(Beginning of RECORD EXTRACTS)

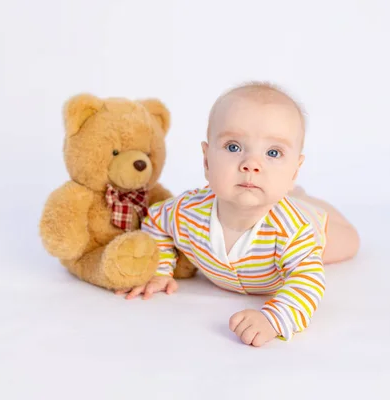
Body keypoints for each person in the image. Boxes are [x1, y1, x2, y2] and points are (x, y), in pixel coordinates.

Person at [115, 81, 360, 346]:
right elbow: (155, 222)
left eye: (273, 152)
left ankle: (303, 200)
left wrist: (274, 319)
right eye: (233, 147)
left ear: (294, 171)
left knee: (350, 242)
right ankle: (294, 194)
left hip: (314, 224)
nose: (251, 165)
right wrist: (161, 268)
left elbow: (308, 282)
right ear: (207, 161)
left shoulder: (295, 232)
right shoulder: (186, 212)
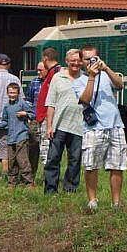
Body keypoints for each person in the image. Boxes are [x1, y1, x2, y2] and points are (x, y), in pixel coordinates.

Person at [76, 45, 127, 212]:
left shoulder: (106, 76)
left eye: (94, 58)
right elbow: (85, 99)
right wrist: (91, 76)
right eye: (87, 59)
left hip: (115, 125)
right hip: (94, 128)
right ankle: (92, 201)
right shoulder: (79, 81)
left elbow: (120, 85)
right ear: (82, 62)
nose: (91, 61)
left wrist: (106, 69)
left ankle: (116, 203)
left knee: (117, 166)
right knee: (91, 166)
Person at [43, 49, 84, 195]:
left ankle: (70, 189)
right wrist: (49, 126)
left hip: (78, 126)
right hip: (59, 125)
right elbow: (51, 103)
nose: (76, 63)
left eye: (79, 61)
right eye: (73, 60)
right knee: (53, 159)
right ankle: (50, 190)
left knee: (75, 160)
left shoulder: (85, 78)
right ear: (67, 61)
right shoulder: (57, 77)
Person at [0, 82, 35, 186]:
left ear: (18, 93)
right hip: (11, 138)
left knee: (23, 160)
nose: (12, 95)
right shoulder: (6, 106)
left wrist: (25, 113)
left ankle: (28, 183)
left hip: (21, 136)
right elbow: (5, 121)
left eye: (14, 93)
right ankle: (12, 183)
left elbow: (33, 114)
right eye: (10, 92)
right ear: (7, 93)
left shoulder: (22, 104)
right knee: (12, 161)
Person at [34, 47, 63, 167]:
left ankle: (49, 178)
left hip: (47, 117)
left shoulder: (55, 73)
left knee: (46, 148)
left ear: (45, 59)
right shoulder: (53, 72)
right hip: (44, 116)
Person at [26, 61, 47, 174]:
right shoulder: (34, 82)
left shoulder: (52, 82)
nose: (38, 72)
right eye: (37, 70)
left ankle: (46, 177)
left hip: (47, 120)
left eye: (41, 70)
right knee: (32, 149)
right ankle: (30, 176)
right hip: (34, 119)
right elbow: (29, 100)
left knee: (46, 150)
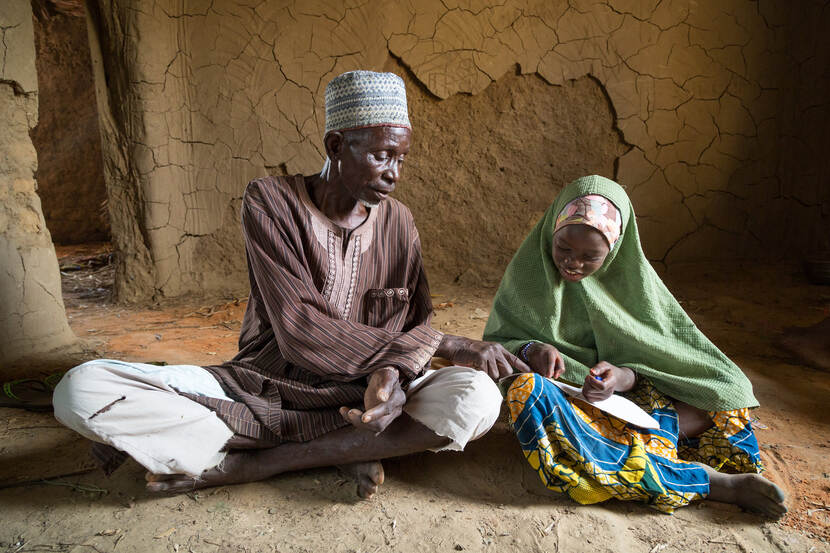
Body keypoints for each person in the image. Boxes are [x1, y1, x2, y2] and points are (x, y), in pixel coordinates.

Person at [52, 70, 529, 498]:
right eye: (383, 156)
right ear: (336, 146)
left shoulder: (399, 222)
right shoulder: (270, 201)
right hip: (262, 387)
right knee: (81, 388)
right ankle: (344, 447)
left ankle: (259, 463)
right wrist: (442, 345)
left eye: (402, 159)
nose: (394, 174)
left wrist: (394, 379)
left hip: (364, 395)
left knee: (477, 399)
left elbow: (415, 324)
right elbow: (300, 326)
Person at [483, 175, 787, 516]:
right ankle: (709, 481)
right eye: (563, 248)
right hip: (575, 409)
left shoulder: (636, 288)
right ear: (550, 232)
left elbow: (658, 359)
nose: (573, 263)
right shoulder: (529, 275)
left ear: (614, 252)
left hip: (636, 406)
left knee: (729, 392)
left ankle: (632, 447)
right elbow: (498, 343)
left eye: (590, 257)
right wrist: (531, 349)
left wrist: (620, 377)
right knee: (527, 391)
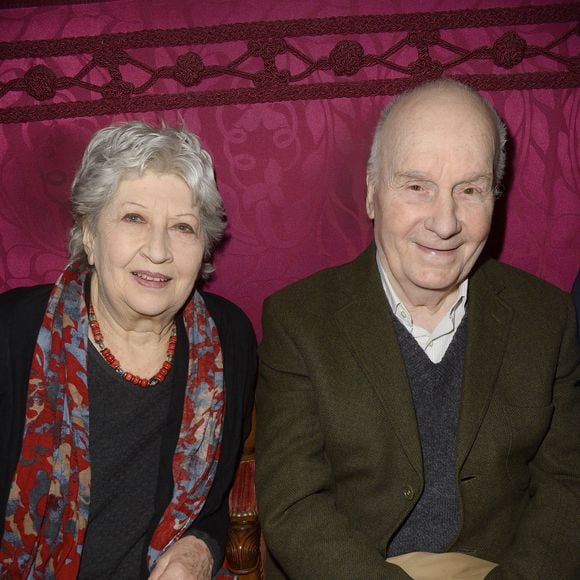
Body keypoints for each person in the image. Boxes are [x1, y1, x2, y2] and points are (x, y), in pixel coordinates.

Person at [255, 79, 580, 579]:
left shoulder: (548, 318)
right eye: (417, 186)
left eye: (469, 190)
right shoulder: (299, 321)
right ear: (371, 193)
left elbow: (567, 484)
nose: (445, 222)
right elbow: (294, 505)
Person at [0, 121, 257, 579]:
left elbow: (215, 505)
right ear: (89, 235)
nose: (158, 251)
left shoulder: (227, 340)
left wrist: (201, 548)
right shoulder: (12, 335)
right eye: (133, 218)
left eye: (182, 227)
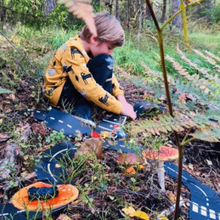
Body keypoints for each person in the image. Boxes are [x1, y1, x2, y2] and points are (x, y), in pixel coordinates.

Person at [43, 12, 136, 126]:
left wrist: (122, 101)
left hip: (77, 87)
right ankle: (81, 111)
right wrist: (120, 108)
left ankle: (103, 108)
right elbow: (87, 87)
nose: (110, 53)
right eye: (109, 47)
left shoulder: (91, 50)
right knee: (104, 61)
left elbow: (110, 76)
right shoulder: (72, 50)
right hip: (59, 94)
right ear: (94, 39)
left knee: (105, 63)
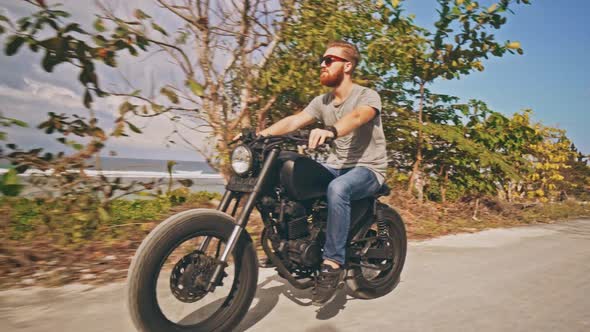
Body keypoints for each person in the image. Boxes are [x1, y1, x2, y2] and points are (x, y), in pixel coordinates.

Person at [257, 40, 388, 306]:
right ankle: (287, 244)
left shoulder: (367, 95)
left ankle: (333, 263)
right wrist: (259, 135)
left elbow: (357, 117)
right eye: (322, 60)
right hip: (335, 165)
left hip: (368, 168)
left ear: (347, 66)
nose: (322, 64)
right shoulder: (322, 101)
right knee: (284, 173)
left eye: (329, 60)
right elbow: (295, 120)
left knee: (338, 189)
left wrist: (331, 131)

(End of RECORD EXTRACTS)

In the listing above, find the line containing "left hip: (314, 224)" and the line containing "right shoulder: (186, 212)", then retype both and every line between them exactly, with nothing else.

left hip: (314, 224)
nose: (251, 165)
right wrist: (161, 268)
left elbow: (308, 282)
right ear: (207, 161)
left shoulder: (295, 232)
right shoulder: (186, 212)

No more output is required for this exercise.